Collected data entries
__________________________________________________

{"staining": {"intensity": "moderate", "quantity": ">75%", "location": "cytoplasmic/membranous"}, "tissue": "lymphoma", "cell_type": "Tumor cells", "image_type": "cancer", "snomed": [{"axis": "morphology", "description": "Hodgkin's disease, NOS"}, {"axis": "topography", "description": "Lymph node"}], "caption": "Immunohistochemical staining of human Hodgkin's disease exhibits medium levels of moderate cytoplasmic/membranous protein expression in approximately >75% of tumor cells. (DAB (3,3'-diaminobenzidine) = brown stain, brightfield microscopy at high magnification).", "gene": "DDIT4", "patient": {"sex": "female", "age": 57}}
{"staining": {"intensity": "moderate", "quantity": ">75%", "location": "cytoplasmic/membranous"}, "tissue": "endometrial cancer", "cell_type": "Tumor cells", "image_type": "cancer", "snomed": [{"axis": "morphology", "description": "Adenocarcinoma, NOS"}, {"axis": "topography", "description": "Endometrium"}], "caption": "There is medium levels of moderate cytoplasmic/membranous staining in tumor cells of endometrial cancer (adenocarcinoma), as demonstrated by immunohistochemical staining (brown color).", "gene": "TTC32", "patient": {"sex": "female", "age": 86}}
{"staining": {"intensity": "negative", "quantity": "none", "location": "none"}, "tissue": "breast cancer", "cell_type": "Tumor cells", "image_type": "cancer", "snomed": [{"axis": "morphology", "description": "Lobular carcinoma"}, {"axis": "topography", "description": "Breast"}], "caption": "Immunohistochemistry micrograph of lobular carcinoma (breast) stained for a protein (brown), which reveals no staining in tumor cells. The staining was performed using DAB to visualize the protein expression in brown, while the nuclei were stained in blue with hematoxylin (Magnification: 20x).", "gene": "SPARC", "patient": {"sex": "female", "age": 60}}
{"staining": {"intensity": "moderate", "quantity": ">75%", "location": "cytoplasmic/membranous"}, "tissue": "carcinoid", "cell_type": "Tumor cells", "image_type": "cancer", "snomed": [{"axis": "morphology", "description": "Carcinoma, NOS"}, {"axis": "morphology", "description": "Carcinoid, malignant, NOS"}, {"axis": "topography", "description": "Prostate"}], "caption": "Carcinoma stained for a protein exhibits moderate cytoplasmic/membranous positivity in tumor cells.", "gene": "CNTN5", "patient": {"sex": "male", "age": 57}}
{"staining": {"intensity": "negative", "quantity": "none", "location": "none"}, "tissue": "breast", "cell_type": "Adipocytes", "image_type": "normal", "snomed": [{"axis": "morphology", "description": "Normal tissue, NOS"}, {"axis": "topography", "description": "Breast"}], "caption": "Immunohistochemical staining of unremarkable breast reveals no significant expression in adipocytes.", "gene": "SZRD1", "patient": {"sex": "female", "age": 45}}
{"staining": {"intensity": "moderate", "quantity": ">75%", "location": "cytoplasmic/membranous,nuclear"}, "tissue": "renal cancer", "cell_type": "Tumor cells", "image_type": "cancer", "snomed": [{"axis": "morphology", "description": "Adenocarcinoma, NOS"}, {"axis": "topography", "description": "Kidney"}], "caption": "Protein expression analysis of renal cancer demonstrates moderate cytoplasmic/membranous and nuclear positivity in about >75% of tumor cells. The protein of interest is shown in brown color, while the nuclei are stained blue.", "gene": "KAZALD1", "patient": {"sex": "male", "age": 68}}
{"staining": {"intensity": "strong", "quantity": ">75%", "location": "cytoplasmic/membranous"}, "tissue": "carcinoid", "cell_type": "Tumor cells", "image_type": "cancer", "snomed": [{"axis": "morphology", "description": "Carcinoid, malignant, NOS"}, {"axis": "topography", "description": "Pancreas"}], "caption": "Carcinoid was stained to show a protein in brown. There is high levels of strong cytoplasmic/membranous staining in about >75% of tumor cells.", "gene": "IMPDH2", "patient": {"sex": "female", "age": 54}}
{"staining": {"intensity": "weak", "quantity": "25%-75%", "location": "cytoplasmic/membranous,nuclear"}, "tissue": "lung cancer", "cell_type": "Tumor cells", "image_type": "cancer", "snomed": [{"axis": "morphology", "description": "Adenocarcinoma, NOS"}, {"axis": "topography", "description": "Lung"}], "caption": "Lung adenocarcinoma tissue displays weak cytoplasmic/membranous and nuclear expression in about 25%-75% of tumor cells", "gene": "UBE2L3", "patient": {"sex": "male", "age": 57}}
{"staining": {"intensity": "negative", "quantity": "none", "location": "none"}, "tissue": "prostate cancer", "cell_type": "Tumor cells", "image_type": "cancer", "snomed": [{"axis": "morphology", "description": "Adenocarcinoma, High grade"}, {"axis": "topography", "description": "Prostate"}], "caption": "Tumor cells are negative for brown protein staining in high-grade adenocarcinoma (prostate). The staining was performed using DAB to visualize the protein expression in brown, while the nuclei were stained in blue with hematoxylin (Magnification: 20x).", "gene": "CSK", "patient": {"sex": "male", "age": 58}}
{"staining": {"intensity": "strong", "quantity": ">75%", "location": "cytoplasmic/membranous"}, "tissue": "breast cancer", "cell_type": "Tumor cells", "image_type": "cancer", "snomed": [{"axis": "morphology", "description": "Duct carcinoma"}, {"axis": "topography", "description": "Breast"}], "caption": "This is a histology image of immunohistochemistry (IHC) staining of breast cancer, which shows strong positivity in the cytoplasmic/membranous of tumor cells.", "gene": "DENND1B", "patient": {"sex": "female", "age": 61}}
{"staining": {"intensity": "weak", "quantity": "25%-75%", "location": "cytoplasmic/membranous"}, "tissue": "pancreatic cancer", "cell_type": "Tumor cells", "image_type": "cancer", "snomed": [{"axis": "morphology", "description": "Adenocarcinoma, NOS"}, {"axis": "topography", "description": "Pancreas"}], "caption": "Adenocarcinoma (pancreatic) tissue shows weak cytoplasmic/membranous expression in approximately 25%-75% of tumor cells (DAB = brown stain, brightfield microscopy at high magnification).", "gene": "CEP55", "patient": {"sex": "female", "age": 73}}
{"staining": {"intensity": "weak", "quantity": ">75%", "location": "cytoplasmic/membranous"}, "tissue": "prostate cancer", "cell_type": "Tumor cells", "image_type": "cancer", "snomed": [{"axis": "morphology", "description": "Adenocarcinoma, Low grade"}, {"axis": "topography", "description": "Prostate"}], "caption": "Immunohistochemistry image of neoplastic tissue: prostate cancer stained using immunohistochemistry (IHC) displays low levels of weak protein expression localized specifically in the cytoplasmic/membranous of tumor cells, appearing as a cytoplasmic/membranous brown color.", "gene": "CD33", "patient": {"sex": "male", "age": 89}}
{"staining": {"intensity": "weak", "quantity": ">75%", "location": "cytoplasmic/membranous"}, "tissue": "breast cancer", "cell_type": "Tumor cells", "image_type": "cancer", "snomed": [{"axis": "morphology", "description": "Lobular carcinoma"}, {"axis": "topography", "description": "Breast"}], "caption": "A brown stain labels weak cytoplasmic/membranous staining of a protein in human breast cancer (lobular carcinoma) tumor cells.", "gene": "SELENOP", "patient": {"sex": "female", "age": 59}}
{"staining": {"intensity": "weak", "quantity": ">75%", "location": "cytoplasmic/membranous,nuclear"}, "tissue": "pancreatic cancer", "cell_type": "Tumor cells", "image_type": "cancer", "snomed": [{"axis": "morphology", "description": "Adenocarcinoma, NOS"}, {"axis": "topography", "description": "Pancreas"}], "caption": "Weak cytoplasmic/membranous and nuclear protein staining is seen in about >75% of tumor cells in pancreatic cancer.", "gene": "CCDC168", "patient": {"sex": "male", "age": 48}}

__________________________________________________

→ **Work instructions**
Could you set down each entry above word for word?

→ **Exercise solution**
{"staining": {"intensity": "moderate", "quantity": ">75%", "location": "cytoplasmic/membranous"}, "tissue": "lymphoma", "cell_type": "Tumor cells", "image_type": "cancer", "snomed": [{"axis": "morphology", "description": "Hodgkin's disease, NOS"}, {"axis": "topography", "description": "Lymph node"}], "caption": "Immunohistochemical staining of human Hodgkin's disease exhibits medium levels of moderate cytoplasmic/membranous protein expression in approximately >75% of tumor cells. (DAB (3,3'-diaminobenzidine) = brown stain, brightfield microscopy at high magnification).", "gene": "DDIT4", "patient": {"sex": "female", "age": 57}}
{"staining": {"intensity": "moderate", "quantity": ">75%", "location": "cytoplasmic/membranous"}, "tissue": "endometrial cancer", "cell_type": "Tumor cells", "image_type": "cancer", "snomed": [{"axis": "morphology", "description": "Adenocarcinoma, NOS"}, {"axis": "topography", "description": "Endometrium"}], "caption": "There is medium levels of moderate cytoplasmic/membranous staining in tumor cells of endometrial cancer (adenocarcinoma), as demonstrated by immunohistochemical staining (brown color).", "gene": "TTC32", "patient": {"sex": "female", "age": 86}}
{"staining": {"intensity": "negative", "quantity": "none", "location": "none"}, "tissue": "breast cancer", "cell_type": "Tumor cells", "image_type": "cancer", "snomed": [{"axis": "morphology", "description": "Lobular carcinoma"}, {"axis": "topography", "description": "Breast"}], "caption": "Immunohistochemistry micrograph of lobular carcinoma (breast) stained for a protein (brown), which reveals no staining in tumor cells. The staining was performed using DAB to visualize the protein expression in brown, while the nuclei were stained in blue with hematoxylin (Magnification: 20x).", "gene": "SPARC", "patient": {"sex": "female", "age": 60}}
{"staining": {"intensity": "moderate", "quantity": ">75%", "location": "cytoplasmic/membranous"}, "tissue": "carcinoid", "cell_type": "Tumor cells", "image_type": "cancer", "snomed": [{"axis": "morphology", "description": "Carcinoma, NOS"}, {"axis": "morphology", "description": "Carcinoid, malignant, NOS"}, {"axis": "topography", "description": "Prostate"}], "caption": "Carcinoma stained for a protein exhibits moderate cytoplasmic/membranous positivity in tumor cells.", "gene": "CNTN5", "patient": {"sex": "male", "age": 57}}
{"staining": {"intensity": "negative", "quantity": "none", "location": "none"}, "tissue": "breast", "cell_type": "Adipocytes", "image_type": "normal", "snomed": [{"axis": "morphology", "description": "Normal tissue, NOS"}, {"axis": "topography", "description": "Breast"}], "caption": "Immunohistochemical staining of unremarkable breast reveals no significant expression in adipocytes.", "gene": "SZRD1", "patient": {"sex": "female", "age": 45}}
{"staining": {"intensity": "moderate", "quantity": ">75%", "location": "cytoplasmic/membranous,nuclear"}, "tissue": "renal cancer", "cell_type": "Tumor cells", "image_type": "cancer", "snomed": [{"axis": "morphology", "description": "Adenocarcinoma, NOS"}, {"axis": "topography", "description": "Kidney"}], "caption": "Protein expression analysis of renal cancer demonstrates moderate cytoplasmic/membranous and nuclear positivity in about >75% of tumor cells. The protein of interest is shown in brown color, while the nuclei are stained blue.", "gene": "KAZALD1", "patient": {"sex": "male", "age": 68}}
{"staining": {"intensity": "strong", "quantity": ">75%", "location": "cytoplasmic/membranous"}, "tissue": "carcinoid", "cell_type": "Tumor cells", "image_type": "cancer", "snomed": [{"axis": "morphology", "description": "Carcinoid, malignant, NOS"}, {"axis": "topography", "description": "Pancreas"}], "caption": "Carcinoid was stained to show a protein in brown. There is high levels of strong cytoplasmic/membranous staining in about >75% of tumor cells.", "gene": "IMPDH2", "patient": {"sex": "female", "age": 54}}
{"staining": {"intensity": "weak", "quantity": "25%-75%", "location": "cytoplasmic/membranous,nuclear"}, "tissue": "lung cancer", "cell_type": "Tumor cells", "image_type": "cancer", "snomed": [{"axis": "morphology", "description": "Adenocarcinoma, NOS"}, {"axis": "topography", "description": "Lung"}], "caption": "Lung adenocarcinoma tissue displays weak cytoplasmic/membranous and nuclear expression in about 25%-75% of tumor cells", "gene": "UBE2L3", "patient": {"sex": "male", "age": 57}}
{"staining": {"intensity": "negative", "quantity": "none", "location": "none"}, "tissue": "prostate cancer", "cell_type": "Tumor cells", "image_type": "cancer", "snomed": [{"axis": "morphology", "description": "Adenocarcinoma, High grade"}, {"axis": "topography", "description": "Prostate"}], "caption": "Tumor cells are negative for brown protein staining in high-grade adenocarcinoma (prostate). The staining was performed using DAB to visualize the protein expression in brown, while the nuclei were stained in blue with hematoxylin (Magnification: 20x).", "gene": "CSK", "patient": {"sex": "male", "age": 58}}
{"staining": {"intensity": "strong", "quantity": ">75%", "location": "cytoplasmic/membranous"}, "tissue": "breast cancer", "cell_type": "Tumor cells", "image_type": "cancer", "snomed": [{"axis": "morphology", "description": "Duct carcinoma"}, {"axis": "topography", "description": "Breast"}], "caption": "This is a histology image of immunohistochemistry (IHC) staining of breast cancer, which shows strong positivity in the cytoplasmic/membranous of tumor cells.", "gene": "DENND1B", "patient": {"sex": "female", "age": 61}}
{"staining": {"intensity": "weak", "quantity": "25%-75%", "location": "cytoplasmic/membranous"}, "tissue": "pancreatic cancer", "cell_type": "Tumor cells", "image_type": "cancer", "snomed": [{"axis": "morphology", "description": "Adenocarcinoma, NOS"}, {"axis": "topography", "description": "Pancreas"}], "caption": "Adenocarcinoma (pancreatic) tissue shows weak cytoplasmic/membranous expression in approximately 25%-75% of tumor cells (DAB = brown stain, brightfield microscopy at high magnification).", "gene": "CEP55", "patient": {"sex": "female", "age": 73}}
{"staining": {"intensity": "weak", "quantity": ">75%", "location": "cytoplasmic/membranous"}, "tissue": "prostate cancer", "cell_type": "Tumor cells", "image_type": "cancer", "snomed": [{"axis": "morphology", "description": "Adenocarcinoma, Low grade"}, {"axis": "topography", "description": "Prostate"}], "caption": "Immunohistochemistry image of neoplastic tissue: prostate cancer stained using immunohistochemistry (IHC) displays low levels of weak protein expression localized specifically in the cytoplasmic/membranous of tumor cells, appearing as a cytoplasmic/membranous brown color.", "gene": "CD33", "patient": {"sex": "male", "age": 89}}
{"staining": {"intensity": "weak", "quantity": ">75%", "location": "cytoplasmic/membranous"}, "tissue": "breast cancer", "cell_type": "Tumor cells", "image_type": "cancer", "snomed": [{"axis": "morphology", "description": "Lobular carcinoma"}, {"axis": "topography", "description": "Breast"}], "caption": "A brown stain labels weak cytoplasmic/membranous staining of a protein in human breast cancer (lobular carcinoma) tumor cells.", "gene": "SELENOP", "patient": {"sex": "female", "age": 59}}
{"staining": {"intensity": "weak", "quantity": ">75%", "location": "cytoplasmic/membranous,nuclear"}, "tissue": "pancreatic cancer", "cell_type": "Tumor cells", "image_type": "cancer", "snomed": [{"axis": "morphology", "description": "Adenocarcinoma, NOS"}, {"axis": "topography", "description": "Pancreas"}], "caption": "Weak cytoplasmic/membranous and nuclear protein staining is seen in about >75% of tumor cells in pancreatic cancer.", "gene": "CCDC168", "patient": {"sex": "male", "age": 48}}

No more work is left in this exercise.